The Twist of Moslem Wear Style

Three of Indonesian prominent designers ended the second day of Jakarta Fashion Week 2014 by holding a fashion show “Moslem Luxury Designers” on Sunday (10/20/2013). The show reflected innovation in Moslem style. The Moslem collection of Itang Yunasz, Deden Siswanto, and Ronald V. Gaghana received a standing ovation from the audience. It was because of not only the embodied innovation, but also the way the designers balance the luxury aspect with ready-to-wear collection. 
The show was opened by Yunasz’s creation under his label Kamilaa that was inspired by a story of a woman’s journey to Turkey. His design strokes were dominated by loose silhouette. The festive and vibrant Islamic ornamental motifs instantly gave the impression of luxury. A loose-cut caftan was perfectly combined with a multifunctional shawl that could be uniquely used for scarf or turban. Muslim elements appeared in conservative designs and still looked playful in progressive cuttings fit for young people.

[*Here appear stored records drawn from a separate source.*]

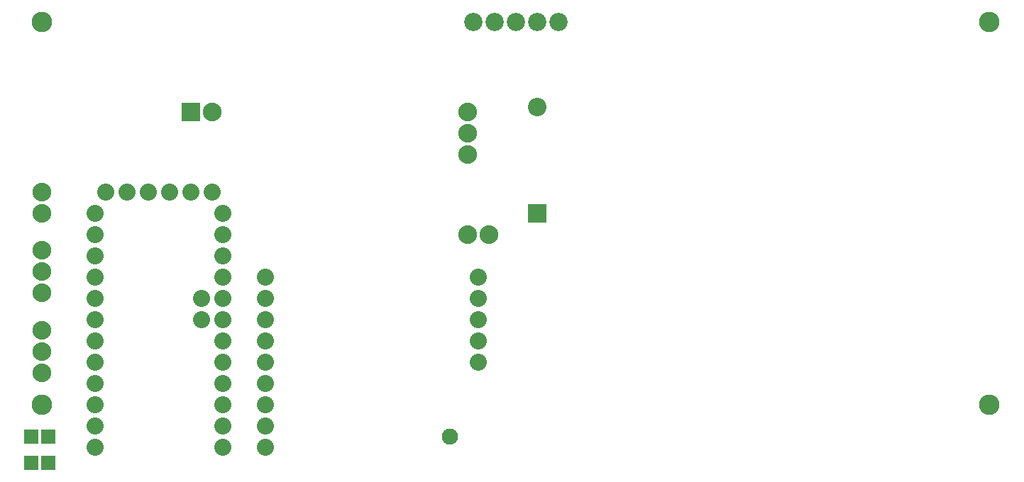
<source format=gts>
G04 MADE WITH FRITZING*
G04 WWW.FRITZING.ORG*
G04 DOUBLE SIDED*
G04 HOLES PLATED*
G04 CONTOUR ON CENTER OF CONTOUR VECTOR*
%ASAXBY*%
%FSLAX23Y23*%
%MOIN*%
%OFA0B0*%
%SFA1.0B1.0*%
%ADD10C,0.088000*%
%ADD11C,0.096614*%
%ADD12C,0.080000*%
%ADD13C,0.076000*%
%ADD14C,0.086000*%
%ADD15C,0.087222*%
%ADD16R,0.065118X0.069055*%
%ADD17R,0.087222X0.087222*%
%ADD18R,0.088000X0.088000*%
%LNMASK1*%
G90*
G70*
G54D10*
X129Y1110D03*
X129Y1010D03*
X129Y910D03*
X129Y1385D03*
X129Y1285D03*
G54D11*
X4579Y2185D03*
X129Y2185D03*
G54D12*
X379Y1185D03*
X379Y385D03*
X979Y585D03*
X379Y785D03*
X979Y185D03*
X979Y985D03*
X379Y185D03*
X379Y585D03*
X379Y985D03*
X879Y785D03*
X979Y385D03*
X979Y785D03*
X979Y1185D03*
X929Y1385D03*
X829Y1385D03*
X729Y1385D03*
X629Y1385D03*
X529Y1385D03*
X429Y1385D03*
X379Y285D03*
X379Y485D03*
X379Y685D03*
X379Y885D03*
X379Y1085D03*
X379Y1285D03*
X879Y885D03*
X979Y285D03*
X979Y485D03*
X979Y685D03*
X979Y885D03*
X979Y1085D03*
X979Y1285D03*
G54D11*
X129Y385D03*
G54D12*
X2179Y985D03*
X2179Y885D03*
X2179Y785D03*
X2179Y685D03*
X2179Y585D03*
G54D13*
X2044Y235D03*
G54D12*
X1179Y985D03*
X1179Y885D03*
X1179Y785D03*
X1179Y685D03*
X1179Y585D03*
X1179Y485D03*
X1179Y385D03*
X1179Y285D03*
X1179Y185D03*
G54D10*
X129Y735D03*
X129Y635D03*
X129Y535D03*
X2129Y1185D03*
X2229Y1185D03*
G54D11*
X4579Y385D03*
G54D14*
X2254Y2185D03*
X2354Y2185D03*
X2454Y2185D03*
X2554Y2185D03*
X2154Y2185D03*
X2254Y2185D03*
X2354Y2185D03*
X2454Y2185D03*
X2554Y2185D03*
X2154Y2185D03*
G54D10*
X2129Y1760D03*
X2129Y1660D03*
X2129Y1560D03*
G54D15*
X2454Y1785D03*
X2454Y1285D03*
G54D10*
X829Y1760D03*
X929Y1760D03*
G54D16*
X79Y110D03*
X160Y110D03*
X79Y235D03*
X160Y235D03*
G54D17*
X2454Y1285D03*
G54D18*
X829Y1760D03*
G04 End of Mask1*
M02*
</source>
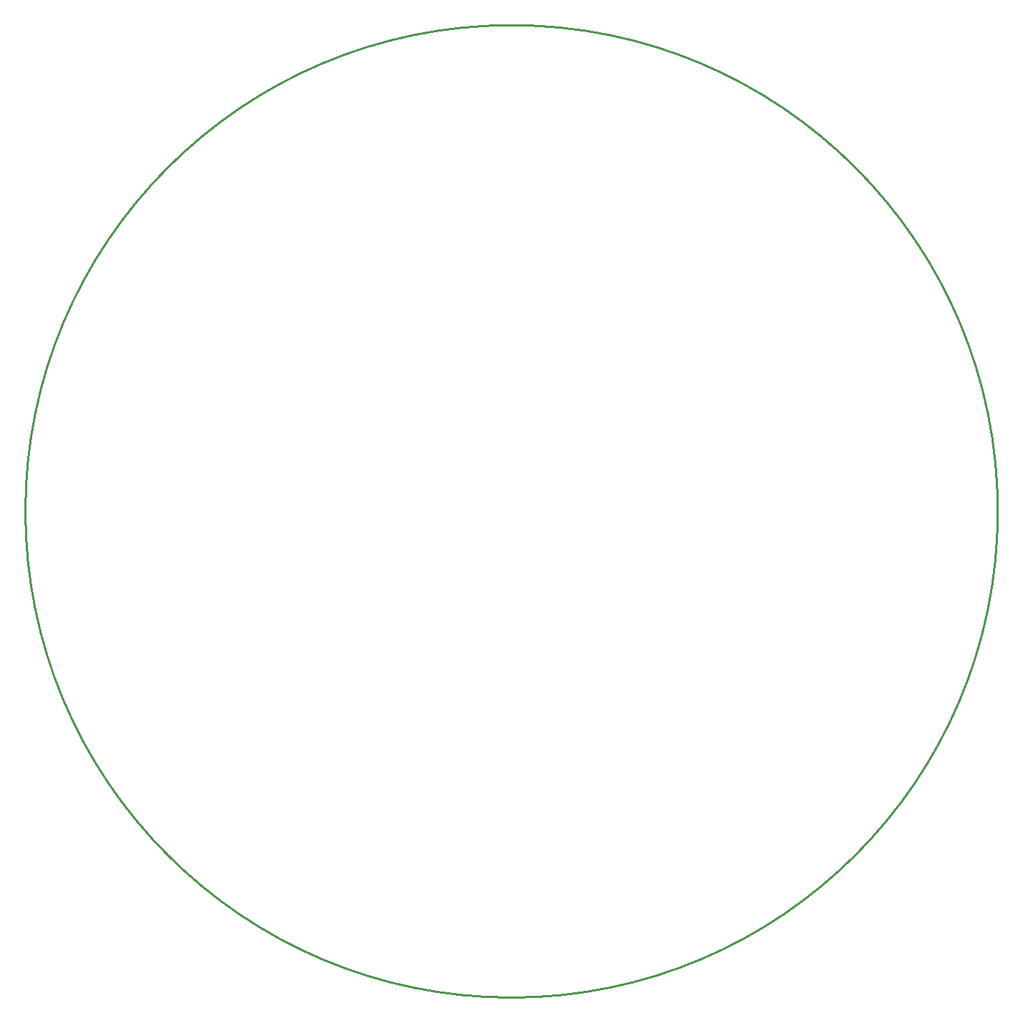
<source format=gbr>
G04 CAM350 V10.2.0 (Build 386) Date:  Sat Feb 01 15:25:50 2025 *
G04 Database: c:\users\comp1\desktop\ajinkya_\gerber data\round 115\round_pcb1.cam *
G04 Layer 45: Layer_45 *
%FSLAX24Y24*%
%MOIN*%
%SFA1.000B1.000*%

%MIA0B0*%
%IPPOS*%
%ADD27C,0.00984*%
%LNLayer_45*%
%LPD*%
G54D27*
X22638Y0D02*
G75*
G03X22638Y0I-22638D01*
M02*

</source>
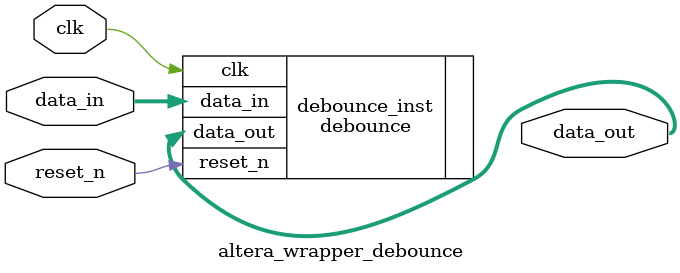
<source format=v>
module altera_wrapper_debounce (
  clk,
  reset_n,
  data_in,
  data_out
);

  input  wire clk;
  input  wire reset_n;
  input  wire [3:0] data_in;
  output wire [3:0] data_out;

  parameter WIDTH = 4;
  parameter POLARITY = "LOW";
  parameter TIMEOUT = 50000;
  parameter TIMEOUT_WIDTH = 16;

  debounce debounce_inst (
    .clk                                  (clk),
    .reset_n                              (reset_n),
    .data_in                              (data_in),
    .data_out                             (data_out)
  );

endmodule

</source>
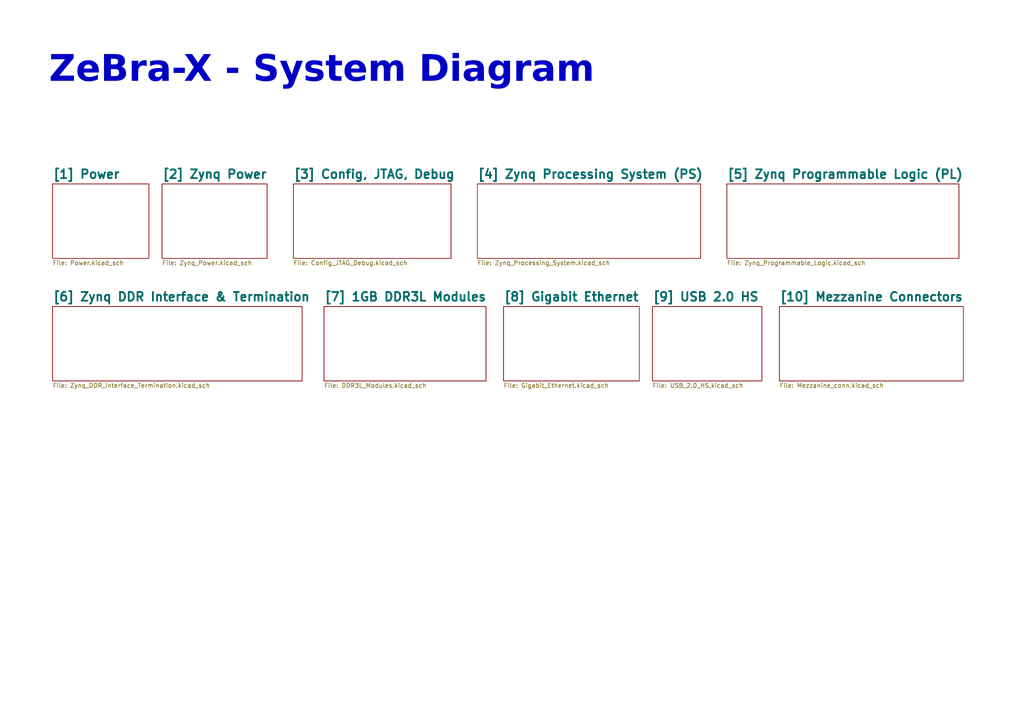
<source format=kicad_sch>
(kicad_sch
	(version 20231120)
	(generator "eeschema")
	(generator_version "8.0")
	(uuid "ec71d28a-654e-4dfb-b412-dd09b7b3e4b8")
	(paper "A4")
	(title_block
		(title "ZeBra-X: A Xilinx Zynq Demo Board")
		(date "2023-12-09")
		(rev "-")
		(company "Designed By: Dylan Gutierrez")
		(comment 1 "Based on Phil's Lab \"ZettBrett\" board")
	)
	(lib_symbols)
	(text "ZeBra-X - System Diagram"
		(exclude_from_sim no)
		(at 14.224 26.924 0)
		(effects
			(font
				(face "Century Gothic")
				(size 7.62 7.62)
				(thickness 1.016)
				(bold yes)
			)
			(justify left bottom)
		)
		(uuid "4678e64f-d20d-4a6b-8378-b8924d85bcbe")
	)
	(sheet
		(at 138.43 53.34)
		(size 64.77 21.59)
		(fields_autoplaced yes)
		(stroke
			(width 0.1524)
			(type solid)
		)
		(fill
			(color 0 0 0 0.0000)
		)
		(uuid "32323bec-ef15-4b6a-8465-a039dd36cc03")
		(property "Sheetname" "[4] Zynq Processing System (PS)"
			(at 138.43 51.9934 0)
			(effects
				(font
					(size 2.54 2.54)
					(bold yes)
				)
				(justify left bottom)
			)
		)
		(property "Sheetfile" "Zynq_Processing_System.kicad_sch"
			(at 138.43 75.5146 0)
			(effects
				(font
					(size 1.27 1.27)
				)
				(justify left top)
			)
		)
		(instances
			(project "ZeBra-X"
				(path "/ec71d28a-654e-4dfb-b412-dd09b7b3e4b8"
					(page "5")
				)
			)
		)
	)
	(sheet
		(at 93.98 88.9)
		(size 46.99 21.59)
		(fields_autoplaced yes)
		(stroke
			(width 0.1524)
			(type solid)
		)
		(fill
			(color 0 0 0 0.0000)
		)
		(uuid "34974a33-4b50-4ae1-a5d4-26f6c9f473e5")
		(property "Sheetname" "[7] 1GB DDR3L Modules"
			(at 93.98 87.5534 0)
			(effects
				(font
					(size 2.54 2.54)
					(bold yes)
				)
				(justify left bottom)
			)
		)
		(property "Sheetfile" "DDR3L_Modules.kicad_sch"
			(at 93.98 111.0746 0)
			(effects
				(font
					(size 1.27 1.27)
				)
				(justify left top)
			)
		)
		(instances
			(project "ZeBra-X"
				(path "/ec71d28a-654e-4dfb-b412-dd09b7b3e4b8"
					(page "8")
				)
			)
		)
	)
	(sheet
		(at 210.82 53.34)
		(size 67.31 21.59)
		(fields_autoplaced yes)
		(stroke
			(width 0.1524)
			(type solid)
		)
		(fill
			(color 0 0 0 0.0000)
		)
		(uuid "369d50d7-e508-4bcb-a2d0-a2c7d0c5b870")
		(property "Sheetname" "[5] Zynq Programmable Logic (PL)"
			(at 210.82 51.9934 0)
			(effects
				(font
					(size 2.54 2.54)
					(bold yes)
				)
				(justify left bottom)
			)
		)
		(property "Sheetfile" "Zynq_Programmable_Logic.kicad_sch"
			(at 210.82 75.5146 0)
			(effects
				(font
					(size 1.27 1.27)
				)
				(justify left top)
			)
		)
		(instances
			(project "ZeBra-X"
				(path "/ec71d28a-654e-4dfb-b412-dd09b7b3e4b8"
					(page "6")
				)
			)
		)
	)
	(sheet
		(at 15.24 88.9)
		(size 72.39 21.59)
		(fields_autoplaced yes)
		(stroke
			(width 0.1524)
			(type solid)
		)
		(fill
			(color 0 0 0 0.0000)
		)
		(uuid "6654cd68-a29c-475c-8e14-c9bab4900934")
		(property "Sheetname" "[6] Zynq DDR Interface & Termination"
			(at 15.24 87.5534 0)
			(effects
				(font
					(size 2.54 2.54)
					(bold yes)
				)
				(justify left bottom)
			)
		)
		(property "Sheetfile" "Zynq_DDR_Interface_Termination.kicad_sch"
			(at 15.24 111.0746 0)
			(effects
				(font
					(size 1.27 1.27)
				)
				(justify left top)
			)
		)
		(instances
			(project "ZeBra-X"
				(path "/ec71d28a-654e-4dfb-b412-dd09b7b3e4b8"
					(page "7")
				)
			)
		)
	)
	(sheet
		(at 146.05 88.9)
		(size 39.37 21.59)
		(fields_autoplaced yes)
		(stroke
			(width 0.1524)
			(type solid)
		)
		(fill
			(color 0 0 0 0.0000)
		)
		(uuid "67bd2cf2-408e-4777-bbb3-948e9afd81fd")
		(property "Sheetname" "[8] Gigabit Ethernet"
			(at 146.05 87.5534 0)
			(effects
				(font
					(size 2.54 2.54)
					(bold yes)
				)
				(justify left bottom)
			)
		)
		(property "Sheetfile" "Gigabit_Ethernet.kicad_sch"
			(at 146.05 111.0746 0)
			(effects
				(font
					(size 1.27 1.27)
				)
				(justify left top)
			)
		)
		(instances
			(project "ZeBra-X"
				(path "/ec71d28a-654e-4dfb-b412-dd09b7b3e4b8"
					(page "9")
				)
			)
		)
	)
	(sheet
		(at 46.99 53.34)
		(size 30.48 21.59)
		(fields_autoplaced yes)
		(stroke
			(width 0.1524)
			(type solid)
		)
		(fill
			(color 0 0 0 0.0000)
		)
		(uuid "7bfac455-2207-4651-9024-5f4a3b59f883")
		(property "Sheetname" "[2] Zynq Power"
			(at 46.99 51.9934 0)
			(effects
				(font
					(size 2.54 2.54)
					(bold yes)
				)
				(justify left bottom)
			)
		)
		(property "Sheetfile" "Zynq_Power.kicad_sch"
			(at 46.99 75.5146 0)
			(effects
				(font
					(size 1.27 1.27)
				)
				(justify left top)
			)
		)
		(instances
			(project "ZeBra-X"
				(path "/ec71d28a-654e-4dfb-b412-dd09b7b3e4b8"
					(page "3")
				)
			)
		)
	)
	(sheet
		(at 226.06 88.9)
		(size 53.34 21.59)
		(fields_autoplaced yes)
		(stroke
			(width 0.1524)
			(type solid)
		)
		(fill
			(color 0 0 0 0.0000)
		)
		(uuid "a61b6eaf-76fc-426a-999e-e3bd98bc872d")
		(property "Sheetname" "[10] Mezzanine Connectors"
			(at 226.06 87.5534 0)
			(effects
				(font
					(size 2.54 2.54)
					(bold yes)
				)
				(justify left bottom)
			)
		)
		(property "Sheetfile" "Mezzanine_conn.kicad_sch"
			(at 226.06 111.0746 0)
			(effects
				(font
					(size 1.27 1.27)
				)
				(justify left top)
			)
		)
		(instances
			(project "ZeBra-X"
				(path "/ec71d28a-654e-4dfb-b412-dd09b7b3e4b8"
					(page "11")
				)
			)
		)
	)
	(sheet
		(at 189.23 88.9)
		(size 31.75 21.59)
		(fields_autoplaced yes)
		(stroke
			(width 0.1524)
			(type solid)
		)
		(fill
			(color 0 0 0 0.0000)
		)
		(uuid "ad5c4d8e-318a-4fad-bc7b-b19165a10e5c")
		(property "Sheetname" "[9] USB 2.0 HS"
			(at 189.23 87.5534 0)
			(effects
				(font
					(size 2.54 2.54)
					(bold yes)
				)
				(justify left bottom)
			)
		)
		(property "Sheetfile" "USB_2.0_HS.kicad_sch"
			(at 189.23 111.0746 0)
			(effects
				(font
					(size 1.27 1.27)
				)
				(justify left top)
			)
		)
		(instances
			(project "ZeBra-X"
				(path "/ec71d28a-654e-4dfb-b412-dd09b7b3e4b8"
					(page "10")
				)
			)
		)
	)
	(sheet
		(at 85.09 53.34)
		(size 45.72 21.59)
		(fields_autoplaced yes)
		(stroke
			(width 0.1524)
			(type solid)
		)
		(fill
			(color 0 0 0 0.0000)
		)
		(uuid "b94623a7-025c-4682-97b9-752e423a938a")
		(property "Sheetname" "[3] Config, JTAG, Debug"
			(at 85.09 51.9934 0)
			(effects
				(font
					(size 2.54 2.54)
					(bold yes)
				)
				(justify left bottom)
			)
		)
		(property "Sheetfile" "Config_JTAG_Debug.kicad_sch"
			(at 85.09 75.5146 0)
			(effects
				(font
					(size 1.27 1.27)
				)
				(justify left top)
			)
		)
		(instances
			(project "ZeBra-X"
				(path "/ec71d28a-654e-4dfb-b412-dd09b7b3e4b8"
					(page "4")
				)
			)
		)
	)
	(sheet
		(at 15.24 53.34)
		(size 27.94 21.59)
		(fields_autoplaced yes)
		(stroke
			(width 0.1524)
			(type solid)
		)
		(fill
			(color 0 0 0 0.0000)
		)
		(uuid "cfab6287-ef0f-4365-a93b-cb72226100e1")
		(property "Sheetname" "[1] Power"
			(at 15.24 51.9934 0)
			(effects
				(font
					(size 2.54 2.54)
					(bold yes)
				)
				(justify left bottom)
			)
		)
		(property "Sheetfile" "Power.kicad_sch"
			(at 15.24 75.5146 0)
			(effects
				(font
					(size 1.27 1.27)
				)
				(justify left top)
			)
		)
		(instances
			(project "ZeBra-X"
				(path "/ec71d28a-654e-4dfb-b412-dd09b7b3e4b8"
					(page "2")
				)
			)
		)
	)
	(sheet_instances
		(path "/"
			(page "1")
		)
	)
)

</source>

Meanwhile, through his collection, Siswanto showed his expertise in processing the weaving of Riau, Indonesia. The aesthetics of color revolved around dark palette with a touch of multilayer, producing luxurious and exotic looks. One of his collections like coats combined with long robes and layered with shawls just delivered a spectacular impression to the audience. Generally, modern women today who wore hijab put on a trench coat when visited winter countries; therefore, Gaghana’s collection offered astonishing alternative winter clothing.
Gaghana’s collection was another impressive thing. It used three embroidery techniques of Chinese, Morocco, and Turkey. Silk, satin, and chiffon materials processed in subtle pattern that made the whole dress floaty, allowing the models to freely move around on the catwalk. Pastel colors appeared not only in 14 dresses made of lightweight materials, but also in necklaces, sequins, shawls, and veils, that dominated with pink and light blue. Sequins accent that was embellished the collar and veil made the outfits appeared glamorous, without appearing superfluous. As if in order to keep the understated impression of veiled Moslem women, every piece of clothing was loosely made, but still willowy enough. To conclude, Ronald successfully brought up an eye-pleasing feminine final look.